Ambulance Company, County May Join Forces
Under a plan that could shave about two minutes off some response times, the Ventura County Fire Department may join with the county’s largest ambulance company to expand paramedic services.
The plan, which supervisors will consider at Tuesday’s board meeting, would mean as many as 14 firefighters could become certified paramedics.
All 420 county firefighters are trained to provide basic life support, which consists mainly of CPR. But more advanced aid, including administering lifesaving medications, must come from a paramedic.
“People usually think a fire department is a group of people standing by waiting to put a fire out,” Supervisor Frank Schillo said. “In reality, 90% of their calls are for emergency medical service. And a firetruck, because they’re so close, is usually the first on the scene. But they can’t do anything, really. They have to wait for an ambulance.”
For more than 30 years, the county has contracted for ambulance service with American Medical Response. The growing population has made it increasingly difficult for the company to reach all areas of the county within eight minutes--the period considered critical for saving a life. Most difficult to service have been areas of the east county, including Thousand Oaks and Westlake, where call volumes are the highest and the company’s 14 ambulances struggle to meet demand, said Douglas Emslie, operations manager for the ambulance company.
Emslie said arming firefighters in some of the county’s 31 stations with paramedic certificates would bolster emergency service.
“We are looking at huge growth in Ventura County,” Emslie said. “As a private organization, we could go out and deploy more resources. Or we could orchestrate a strategic alliance to be a steppingstone, a bridge, that would make use of underutilized resources.”
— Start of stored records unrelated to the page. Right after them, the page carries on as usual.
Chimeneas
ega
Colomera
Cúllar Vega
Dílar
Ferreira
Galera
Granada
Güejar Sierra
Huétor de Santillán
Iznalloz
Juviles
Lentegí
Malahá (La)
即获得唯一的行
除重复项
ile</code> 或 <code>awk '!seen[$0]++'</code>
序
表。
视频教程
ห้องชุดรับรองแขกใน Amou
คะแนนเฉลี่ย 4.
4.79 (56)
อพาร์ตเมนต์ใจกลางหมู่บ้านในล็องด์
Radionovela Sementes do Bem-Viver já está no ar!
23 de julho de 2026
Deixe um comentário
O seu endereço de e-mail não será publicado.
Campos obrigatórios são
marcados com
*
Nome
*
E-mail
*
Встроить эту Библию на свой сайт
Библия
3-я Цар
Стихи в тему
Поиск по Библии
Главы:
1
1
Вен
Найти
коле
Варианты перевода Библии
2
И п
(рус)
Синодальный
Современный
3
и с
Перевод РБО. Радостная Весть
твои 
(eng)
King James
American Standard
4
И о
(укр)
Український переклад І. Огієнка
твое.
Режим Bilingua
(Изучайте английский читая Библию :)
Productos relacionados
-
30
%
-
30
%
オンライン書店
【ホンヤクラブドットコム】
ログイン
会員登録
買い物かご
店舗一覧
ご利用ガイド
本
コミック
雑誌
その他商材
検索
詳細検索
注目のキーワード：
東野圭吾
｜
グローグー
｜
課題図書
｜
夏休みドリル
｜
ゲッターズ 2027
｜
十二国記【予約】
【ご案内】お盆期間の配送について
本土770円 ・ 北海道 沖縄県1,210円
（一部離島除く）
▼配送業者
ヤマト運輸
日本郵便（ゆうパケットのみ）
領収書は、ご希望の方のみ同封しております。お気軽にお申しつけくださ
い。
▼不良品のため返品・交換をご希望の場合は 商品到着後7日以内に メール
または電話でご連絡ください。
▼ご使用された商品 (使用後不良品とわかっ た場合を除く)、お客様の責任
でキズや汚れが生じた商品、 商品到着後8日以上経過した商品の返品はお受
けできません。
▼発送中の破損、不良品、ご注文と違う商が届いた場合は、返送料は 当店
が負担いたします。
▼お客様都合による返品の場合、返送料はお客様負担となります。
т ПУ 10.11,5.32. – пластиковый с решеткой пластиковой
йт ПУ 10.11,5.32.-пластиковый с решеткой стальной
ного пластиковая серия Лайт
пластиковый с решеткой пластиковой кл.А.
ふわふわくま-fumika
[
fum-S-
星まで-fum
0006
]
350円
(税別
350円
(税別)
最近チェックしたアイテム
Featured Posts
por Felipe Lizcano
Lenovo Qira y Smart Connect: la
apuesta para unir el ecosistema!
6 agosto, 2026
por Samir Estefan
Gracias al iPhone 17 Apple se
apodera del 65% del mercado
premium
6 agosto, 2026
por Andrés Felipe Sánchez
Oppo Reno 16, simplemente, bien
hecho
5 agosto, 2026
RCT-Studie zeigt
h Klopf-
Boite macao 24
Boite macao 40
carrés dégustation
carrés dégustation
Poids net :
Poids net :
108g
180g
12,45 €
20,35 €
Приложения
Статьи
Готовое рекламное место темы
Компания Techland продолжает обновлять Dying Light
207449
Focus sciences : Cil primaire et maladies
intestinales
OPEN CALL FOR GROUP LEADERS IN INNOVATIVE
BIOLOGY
The added help could drop response times in some areas of the east county to as low as five minutes, Emslie said. All patients, however, would still have to wait for an ambulance before being transported to hospitals.
“With the fire district stepping in, we are simply enhancing the existing system with additional paramedics in the field,” said Fire Chief Bob Roper, who has lobbied to meld the two services since taking over as the county’s head fire official three years ago.
Roper said the idea initially arose out of frustration.
Firefighters often arrived at a scene but couldn’t offer any real medical help. Roper noted incidents such as the case of a man who fell into a trench at a work site and needed an IV while firefighters worked to free him. But the site was too precarious to allow anyone but a trained firefighter near the trench, Roper said.
“That’s a perfect example of how we would have liked to do something and couldn’t,” Roper said. “And it’s one of the biggest reasons this is important.”
The plan was modeled in part after an arrangement started about four years ago between American Medical Response and the city of Ventura, Roper said.
Still, getting the plan before the Board of Supervisors for consideration was not easy. Some past board members and associates of American Medical Response worried the Fire Department was trying to compete with the private company for business, Roper said.
“By forming this partnership, we’ve been able to alleviate some of those concerns,” Roper said. “Now it’s just seen as something that’s best for the public. It just took the right people sitting down and talking.”
Roper estimated that about 72% of the county’s calls are emergency-medical related. And 84% of those are handled by American Medical Response.
The county Fire Department and American Medical Response would share the estimated $1.2 million it would cost to certify the firefighters. Firefighters with paramedic training would also be entitled to a pay raise, between 5% and 15% depending on experience, Roper said.
The plan, which calls for about a dozen firefighters to receive paramedic training the first year, also recommends all department firefighters increase their medical training. Firefighters, the report said, should become advanced emergency medical technicians, qualified to administer defibrillator shocks and dole out some medications.